Chart interpretation exercises
═══

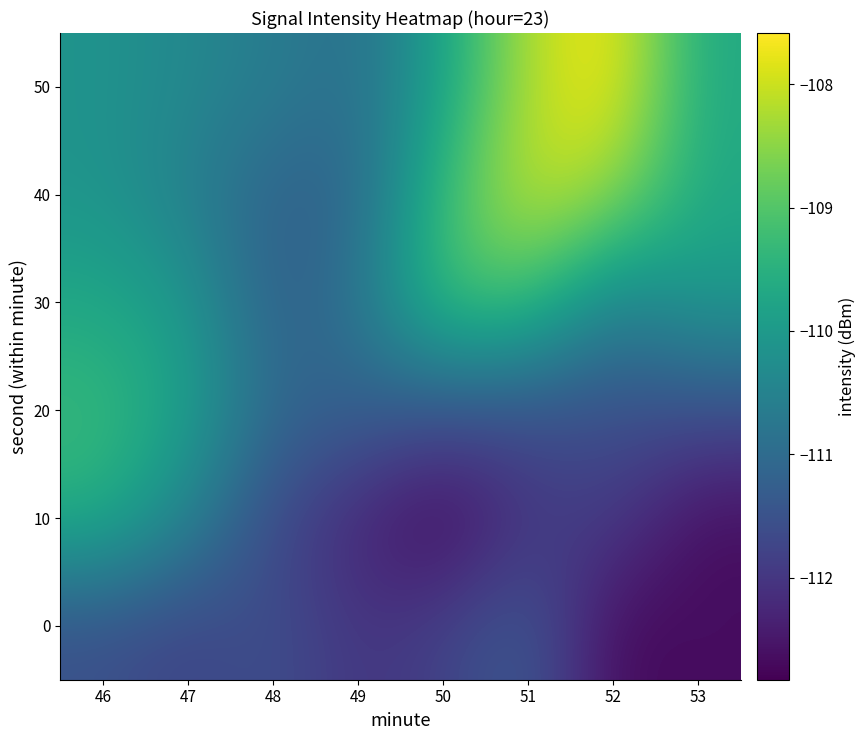

Reading left to right, extract all data points from this chart.

0: 46=-111.5	47=-111.8	48=-111.5	49=-112.0	50=-111.8	51=-111.3	52=-112.7	53=-112.6
10: 46=-109.5	47=-110.5	48=-111.7	49=-112.3	50=-112.8	51=-112.0	52=-111.9	53=-112.7
20: 46=-109.3	47=-109.8	48=-111.1	49=-111.2	50=-111.5	51=-111.6	52=-111.6	53=-111.6
30: 46=-109.7	47=-110.0	48=-111.3	49=-110.8	50=-109.1	51=-109.2	52=-110.6	53=-110.0
40: 46=-110.1	47=-110.6	48=-111.2	49=-111.1	50=-109.3	51=-108.0	52=-108.4	53=-109.7
50: 46=-110.1	47=-110.4	48=-110.6	49=-110.9	50=-109.8	51=-108.2	52=-107.6	53=-109.7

═══

--- Your instructions ---
Copy out the records above word for word, omitting the pictures.

--- Your response ---
Reading left to right, extract all data points from this chart.

0: 46=-111.5	47=-111.8	48=-111.5	49=-112.0	50=-111.8	51=-111.3	52=-112.7	53=-112.6
10: 46=-109.5	47=-110.5	48=-111.7	49=-112.3	50=-112.8	51=-112.0	52=-111.9	53=-112.7
20: 46=-109.3	47=-109.8	48=-111.1	49=-111.2	50=-111.5	51=-111.6	52=-111.6	53=-111.6
30: 46=-109.7	47=-110.0	48=-111.3	49=-110.8	50=-109.1	51=-109.2	52=-110.6	53=-110.0
40: 46=-110.1	47=-110.6	48=-111.2	49=-111.1	50=-109.3	51=-108.0	52=-108.4	53=-109.7
50: 46=-110.1	47=-110.4	48=-110.6	49=-110.9	50=-109.8	51=-108.2	52=-107.6	53=-109.7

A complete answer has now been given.